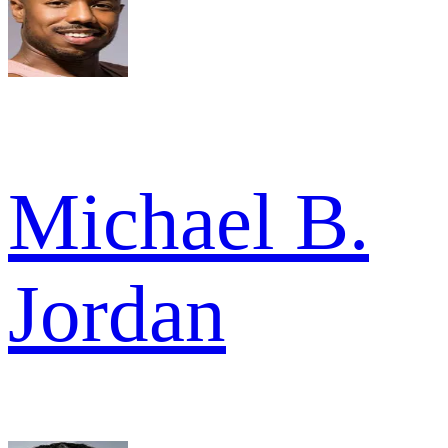
Michael B.
Jordan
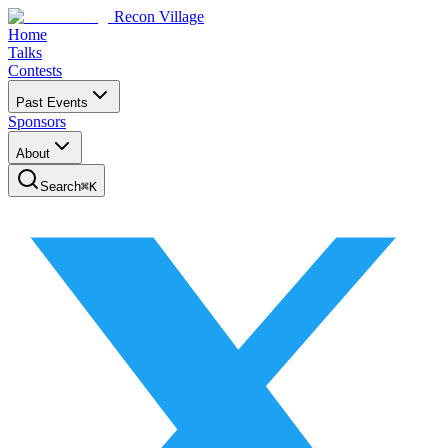
Recon Village
Home
Talks
Contests
Past Events
Sponsors
About
Search
⌘
K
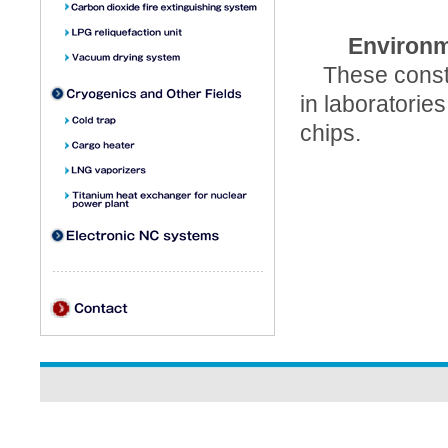
Environm
These constan
in laboratorie
chips.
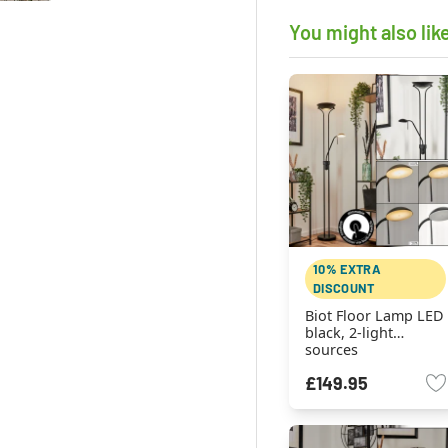
You might also lik
10% EXTRA
DISCOUNT
Biot Floor Lamp LED
black, 2-light
sources
£149.95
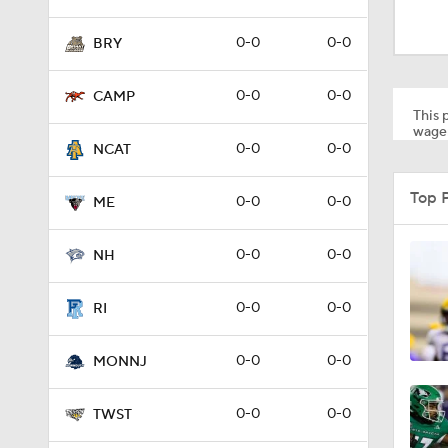
1:58
0-0
0-0
BRY
1:27
0-0
0-0
CAMP
This p
wager
0-0
0-0
NCAT
1:10
Top 
0-0
0-0
ME
1:12
0-0
0-0
NH
0-0
0-0
RI
1:18
0-0
0-0
MONNJ
1:01
0-0
0-0
TWST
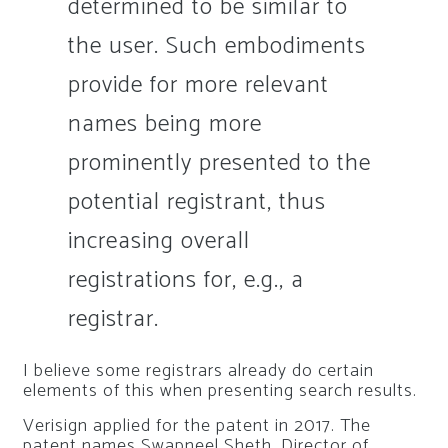
determined to be similar to
the user. Such embodiments
provide for more relevant
names being more
prominently presented to the
potential registrant, thus
increasing overall
registrations for, e.g., a
registrar.
I believe some registrars already do certain
elements of this when presenting search results.
Verisign applied for the patent in 2017. The
patent names Swapneel Sheth, Director of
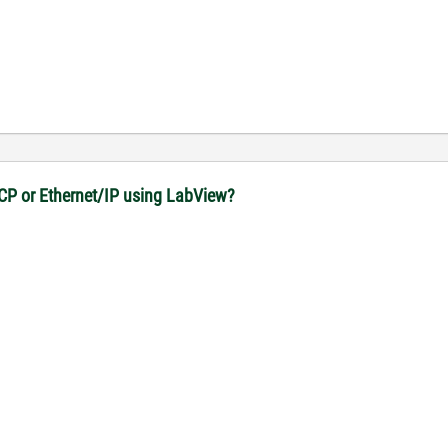
CP or Ethernet/IP using LabView?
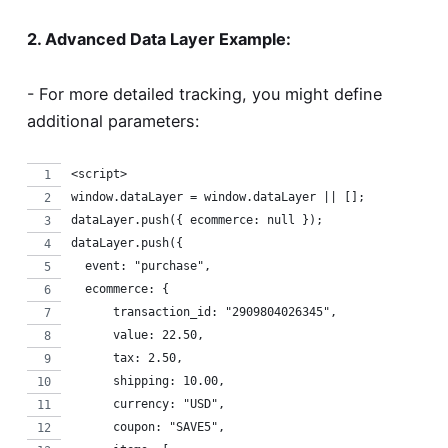
2. Advanced Data Layer Example:
- For more detailed tracking, you might define
additional parameters:
<script>
window.dataLayer = window.dataLayer || [];
dataLayer.push({ ecommerce: null });
dataLayer.push({
  event: "purchase",
  ecommerce: {
      transaction_id: "2909804026345",
      value: 22.50,
      tax: 2.50,
      shipping: 10.00,
      currency: "USD",
      coupon: "SAVE5",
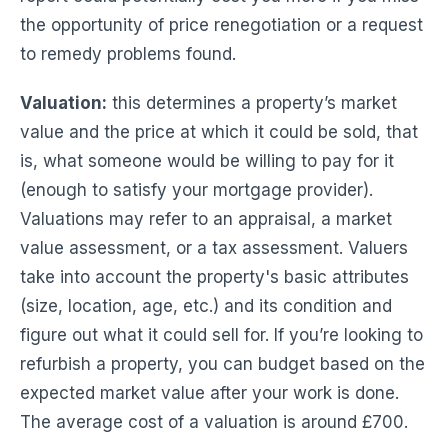
the opportunity of price renegotiation or a request
to remedy problems found.
Valuation:
this determines a property’s market
value and the price at which it could be sold, that
is, what someone would be willing to pay for it
(enough to satisfy your mortgage provider).
Valuations may refer to an appraisal, a market
value assessment, or a tax assessment. Valuers
take into account the property's basic attributes
(size, location, age, etc.) and its condition and
figure out what it could sell for. If you’re looking to
refurbish a property, you can budget based on the
expected market value after your work is done.
The average cost of a valuation is around £700.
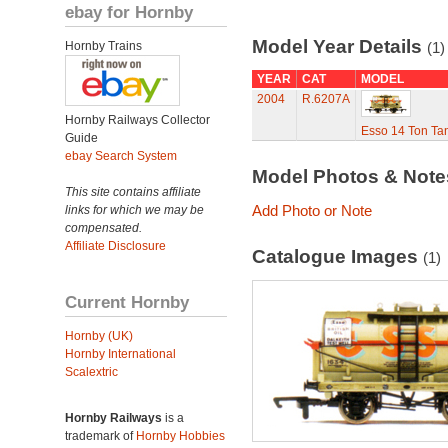
ebay for Hornby
Model Year Details
Hornby Trains
(1)
YEAR
CAT
MODEL
2004
R.6207A
Hornby Railways Collector
Esso 14 Ton T
Guide
ebay Search System
Model Photos & Not
This site contains affiliate
Add Photo or Note
links for which we may be
compensated.
Affiliate Disclosure
Catalogue Images
(1)
Current Hornby
Hornby (UK)
Hornby International
Scalextric
Hornby Railways
is a
trademark of
Hornby Hobbies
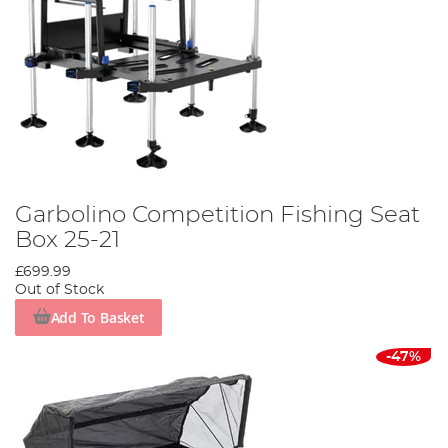
Garbolino Competition Fishing Seat
Box 25-21
£699.99
Out of Stock
Add To Basket
-47%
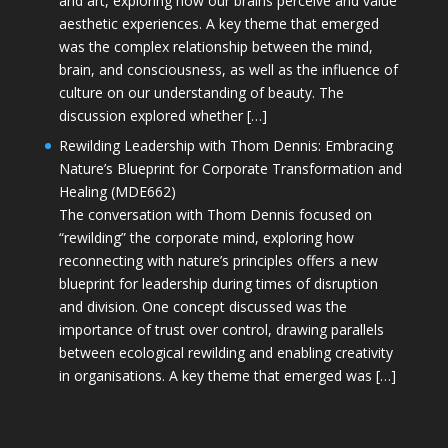
and art, exploring how our brains perceive and value
aesthetic experiences. A key theme that emerged
was the complex relationship between the mind,
brain, and consciousness, as well as the influence of
culture on our understanding of beauty. The
discussion explored whether […]
Rewilding Leadership with Thom Dennis: Embracing
Nature’s Blueprint for Corporate Transformation and
Healing (MDE662)
The conversation with Thom Dennis focused on
“rewilding” the corporate mind, exploring how
reconnecting with nature’s principles offers a new
blueprint for leadership during times of disruption
and division. One concept discussed was the
importance of trust over control, drawing parallels
between ecological rewilding and enabling creativity
in organisations. A key theme that emerged was […]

....................

Rewrite the lines from the one containing "and art, exploring" through the end of the items, inclusive, as a Markdown table with a "Row" column numbering each line and a "Text" column holding the line, leaving out blank lines.

> [RESPONSE BOX]:
| Row | Text |
|---|---|
| 1 | and art, exploring how our brains perceive and value |
| 2 | aesthetic experiences. A key theme that emerged |
| 3 | was the complex relationship between the mind, |
| 4 | brain, and consciousness, as well as the influence of |
| 5 | culture on our understanding of beauty. The |
| 6 | discussion explored whether […] |
| 7 | Rewilding Leadership with Thom Dennis: Embracing |
| 8 | Nature’s Blueprint for Corporate Transformation and |
| 9 | Healing (MDE662) |
| 10 | The conversation with Thom Dennis focused on |
| 11 | “rewilding” the corporate mind, exploring how |
| 12 | reconnecting with nature’s principles offers a new |
| 13 | blueprint for leadership during times of disruption |
| 14 | and division. One concept discussed was the |
| 15 | importance of trust over control, drawing parallels |
| 16 | between ecological rewilding and enabling creativity |
| 17 | in organisations. A key theme that emerged was […] |